# Stored items from a collection:
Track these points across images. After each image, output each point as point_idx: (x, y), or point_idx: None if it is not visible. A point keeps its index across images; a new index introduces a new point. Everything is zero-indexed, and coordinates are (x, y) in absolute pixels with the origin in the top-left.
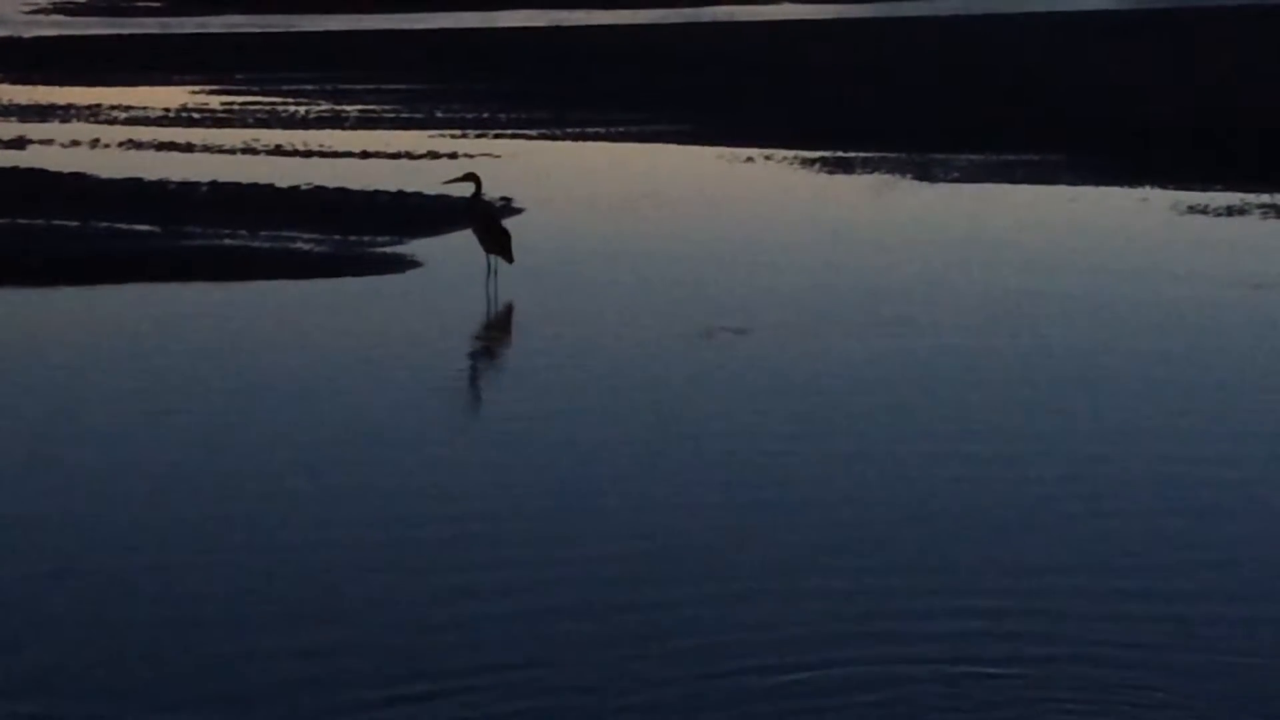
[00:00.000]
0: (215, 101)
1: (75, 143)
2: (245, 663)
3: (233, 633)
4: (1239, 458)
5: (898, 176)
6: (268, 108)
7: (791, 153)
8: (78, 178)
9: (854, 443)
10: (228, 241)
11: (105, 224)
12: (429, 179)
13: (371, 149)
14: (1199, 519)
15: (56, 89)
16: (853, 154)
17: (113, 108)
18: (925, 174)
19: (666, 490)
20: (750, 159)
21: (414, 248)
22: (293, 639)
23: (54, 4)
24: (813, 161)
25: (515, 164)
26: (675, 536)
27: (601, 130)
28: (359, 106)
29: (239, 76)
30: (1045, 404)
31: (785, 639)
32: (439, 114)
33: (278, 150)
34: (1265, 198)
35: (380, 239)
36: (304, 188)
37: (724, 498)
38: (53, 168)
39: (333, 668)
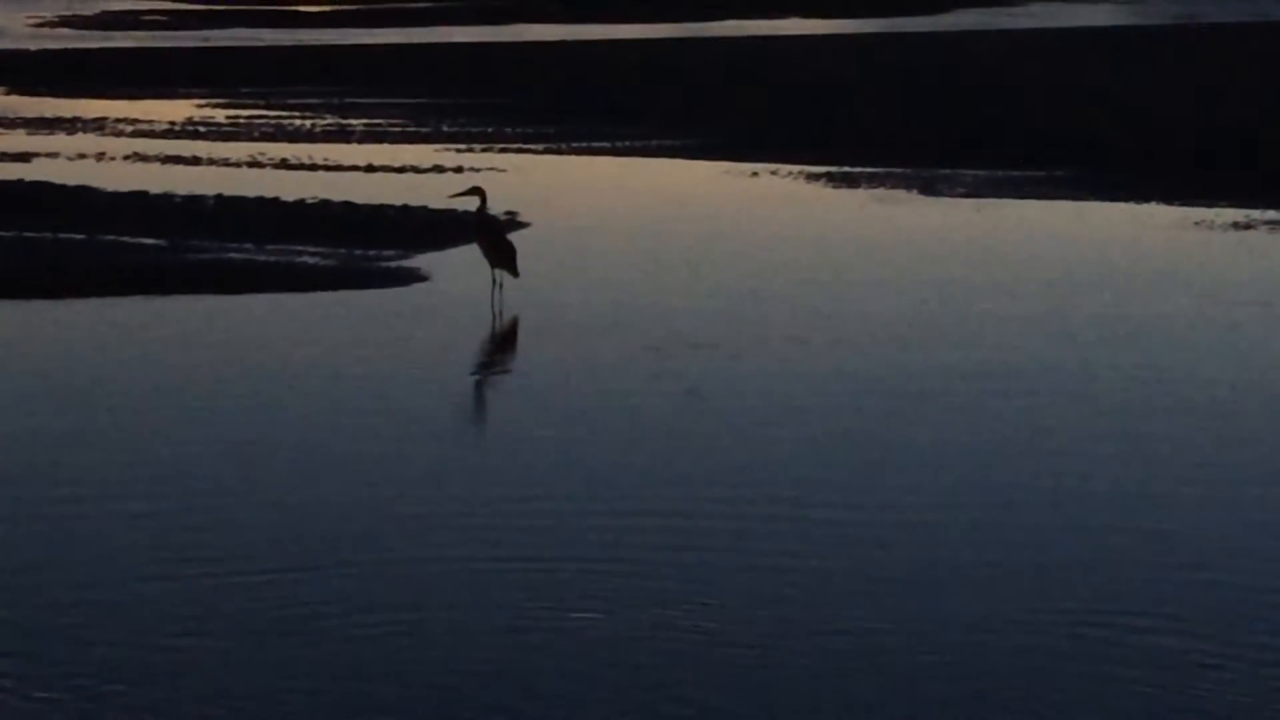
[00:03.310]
0: (221, 115)
1: (81, 156)
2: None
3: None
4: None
5: (902, 192)
6: (273, 121)
7: (796, 168)
8: (83, 191)
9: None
10: (234, 255)
11: (111, 237)
12: (435, 193)
13: (377, 163)
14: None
15: (62, 102)
16: (858, 169)
17: (118, 121)
18: (929, 189)
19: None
20: (755, 174)
21: (420, 262)
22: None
23: (59, 17)
24: (818, 176)
25: (521, 178)
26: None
27: (607, 145)
28: (365, 120)
29: (244, 90)
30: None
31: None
32: (445, 128)
33: (284, 164)
34: (1271, 214)
35: (386, 253)
36: (310, 201)
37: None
38: (58, 181)
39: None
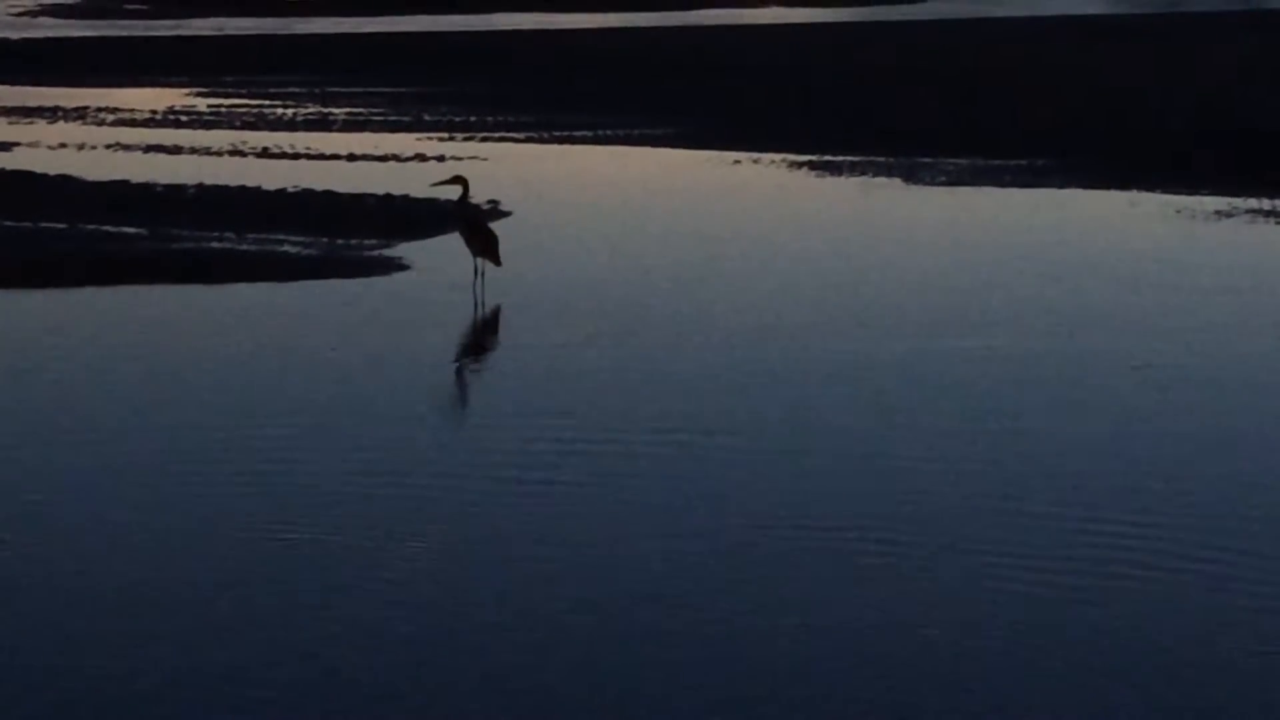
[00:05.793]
0: (202, 104)
1: (62, 145)
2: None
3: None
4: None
5: (884, 180)
6: (255, 110)
7: (778, 156)
8: (65, 180)
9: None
10: (215, 244)
11: (92, 226)
12: (416, 182)
13: (359, 152)
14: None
15: (43, 90)
16: (840, 158)
17: (100, 110)
18: (911, 178)
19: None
20: (737, 162)
21: (401, 250)
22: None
23: (41, 6)
24: (799, 165)
25: (503, 167)
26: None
27: (589, 134)
28: (346, 109)
29: (226, 79)
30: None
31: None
32: (427, 117)
33: (265, 153)
34: (1252, 202)
35: (368, 242)
36: (291, 190)
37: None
38: (39, 169)
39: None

# WHAT THIS TASK INVOLVES:
Leave nothing out but the pictures when transcribing the records.

# RESPONSE AREA:
Track these points across images. After each image, output each point as point_idx: (x, y), or point_idx: None if it is not visible. A point keeps its index across images; a new index introduces a new point. Everything is zero-indexed, and coordinates are (x, y) in absolute pixels with the origin in the top-left.
[00:00.000]
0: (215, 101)
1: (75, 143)
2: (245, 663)
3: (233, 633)
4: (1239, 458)
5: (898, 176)
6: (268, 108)
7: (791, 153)
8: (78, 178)
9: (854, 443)
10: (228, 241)
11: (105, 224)
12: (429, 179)
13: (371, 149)
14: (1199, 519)
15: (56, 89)
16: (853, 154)
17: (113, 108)
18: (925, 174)
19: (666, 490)
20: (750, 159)
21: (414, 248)
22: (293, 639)
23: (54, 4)
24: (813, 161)
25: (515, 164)
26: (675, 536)
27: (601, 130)
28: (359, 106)
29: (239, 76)
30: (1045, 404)
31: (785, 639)
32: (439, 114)
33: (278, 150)
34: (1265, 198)
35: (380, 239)
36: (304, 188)
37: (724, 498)
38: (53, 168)
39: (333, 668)
[00:03.310]
0: (221, 115)
1: (81, 156)
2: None
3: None
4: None
5: (902, 192)
6: (273, 121)
7: (796, 168)
8: (83, 191)
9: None
10: (234, 255)
11: (111, 237)
12: (435, 193)
13: (377, 163)
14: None
15: (62, 102)
16: (858, 169)
17: (118, 121)
18: (929, 189)
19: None
20: (755, 174)
21: (420, 262)
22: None
23: (59, 17)
24: (818, 176)
25: (521, 178)
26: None
27: (607, 145)
28: (365, 120)
29: (244, 90)
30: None
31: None
32: (445, 128)
33: (284, 164)
34: (1271, 214)
35: (386, 253)
36: (310, 201)
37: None
38: (58, 181)
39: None
[00:05.793]
0: (202, 104)
1: (62, 145)
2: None
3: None
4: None
5: (884, 180)
6: (255, 110)
7: (778, 156)
8: (65, 180)
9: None
10: (215, 244)
11: (92, 226)
12: (416, 182)
13: (359, 152)
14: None
15: (43, 90)
16: (840, 158)
17: (100, 110)
18: (911, 178)
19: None
20: (737, 162)
21: (401, 250)
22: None
23: (41, 6)
24: (799, 165)
25: (503, 167)
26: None
27: (589, 134)
28: (346, 109)
29: (226, 79)
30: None
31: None
32: (427, 117)
33: (265, 153)
34: (1252, 202)
35: (368, 242)
36: (291, 190)
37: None
38: (39, 169)
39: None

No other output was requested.